**PROBLEM STATEMENT**
Restate word for word the line containing "Price/Sales(PS)" and each line that follows it, through the last line below, and nothing else.

**DATA IN THIS EXERCISE**
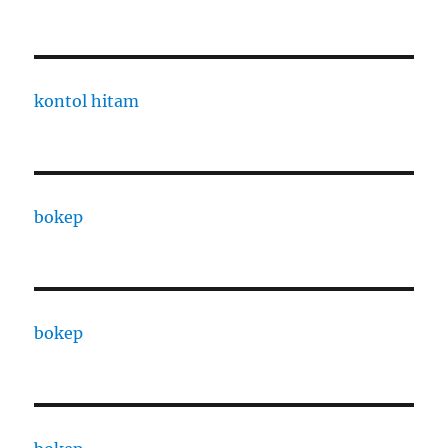
kontol hitam
bokep
bokep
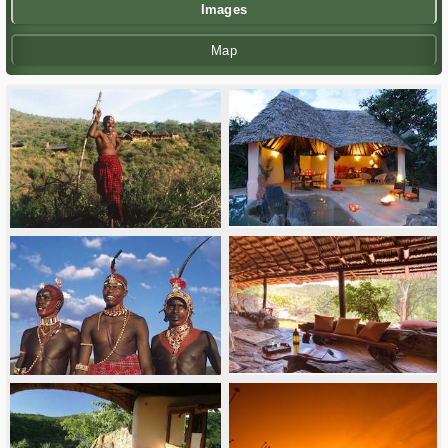
Images
Map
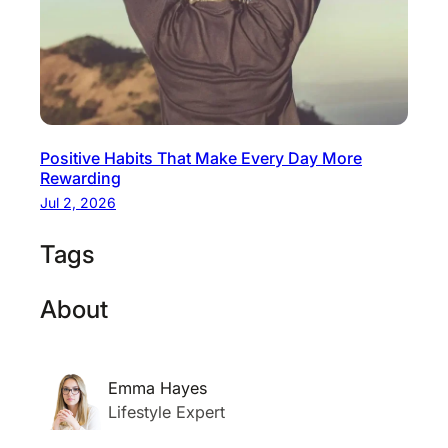
Positive Habits That Make Every Day More
Rewarding
Jul 2, 2026
Tags
About
Emma Hayes
Lifestyle Expert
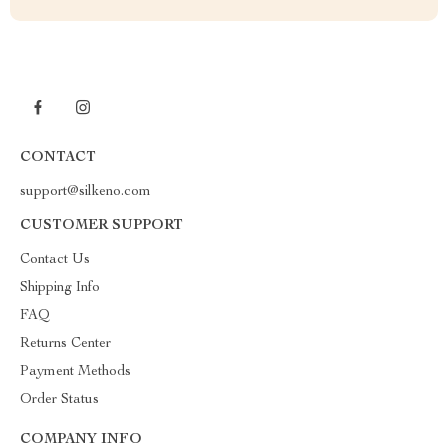
CONTACT
support@silkeno.com
CUSTOMER SUPPORT
Contact Us
Shipping Info
FAQ
Returns Center
Payment Methods
Order Status
COMPANY INFO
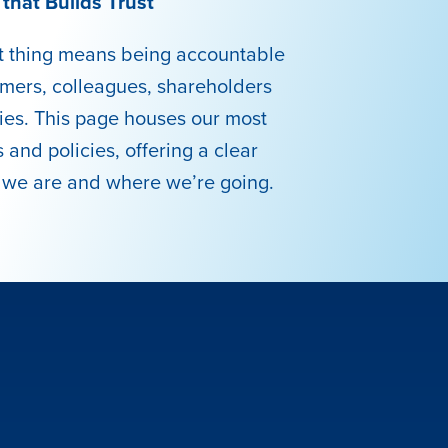
that Builds Trust
ht thing means being accountable
omers, colleagues, shareholders
es. This page houses our most
 and policies, offering a clear
 we are and where we’re going.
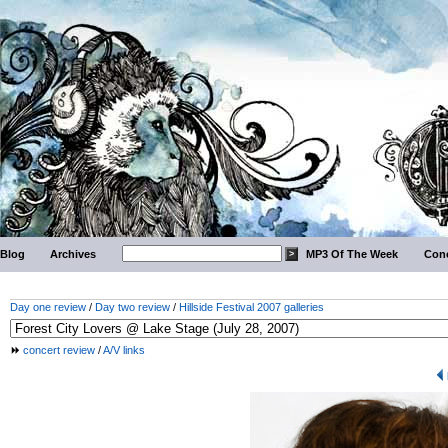
Blog
Archives
MP3 Of The Week
Conc
Day one review
/
Day two review
/
Hillside Festival 2007 galleries
concert review
/
A/V links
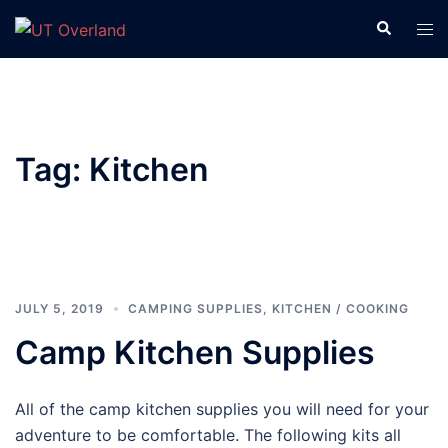
Skip
Search
Tog
to
men
content
Tag:
Kitchen
JULY 5, 2019
CAMPING SUPPLIES
,
KITCHEN / COOKING
Camp Kitchen Supplies
All of the camp kitchen supplies you will need for your
adventure to be comfortable. The following kits all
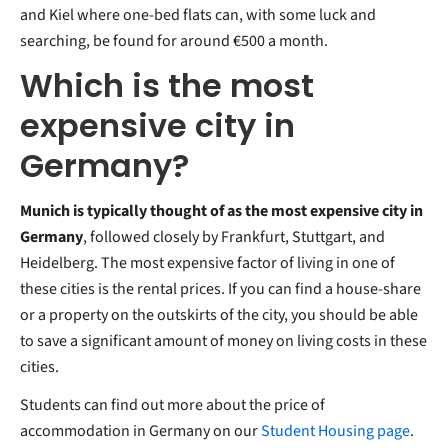
and Kiel where one-bed flats can, with some luck and
searching, be found for around €500 a month.
Which is the most
expensive city in
Germany?
Munich is typically thought of as the most expensive city in
Germany
, followed closely by Frankfurt, Stuttgart, and
Heidelberg. The most expensive factor of living in one of
these cities is the rental prices. If you can find a house-share
or a property on the outskirts of the city, you should be able
to save a significant amount of money on living costs in these
cities.
Students can find out more about the price of
accommodation in Germany on our
Student Housing page
.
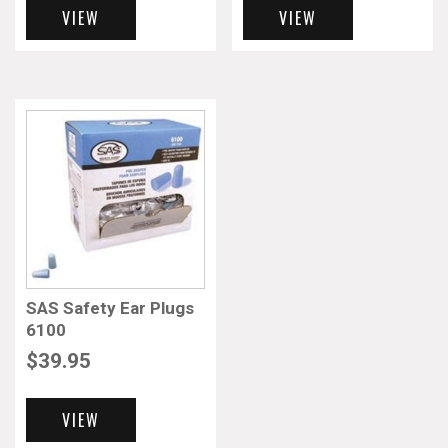
VIEW
VIEW
SAS Safety Ear Plugs
6100
$
39.95
VIEW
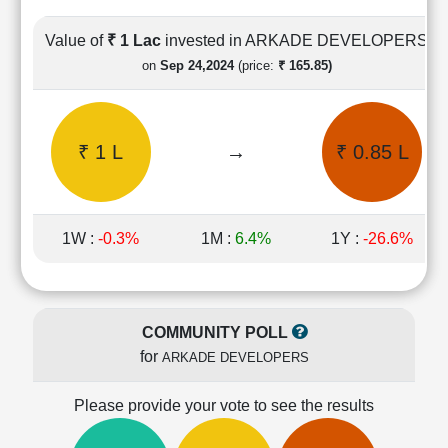
Cashflow
Statement
Value of
₹ 1 Lac
invested in ARKADE DEVELOPERS
Shareholding
on
Sep 24,2024
(price:
₹ 165.85)
Pattern
Quarterly
Results
₹ 1 L
→
₹ 0.85 L
Price/Earnings(PE)
Ratio
Price/Book(PB)
Ratio
1W :
-0.3%
1M :
6.4%
1Y :
-26.6%
Price/Sales(PS)
Ratio
LEARN
Stock
COMMUNITY POLL
Market
for
ARKADE DEVELOPERS
Investing
🔥
Please provide your vote to see the results
Value
Investing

**SOLVED EXERCISE**
Price/Sales(PS)
Ratio
LEARN
Stock
COMMUNITY POLL
Market
for
ARKADE DEVELOPERS
Investing
🔥
Please provide your vote to see the results
Value
Investing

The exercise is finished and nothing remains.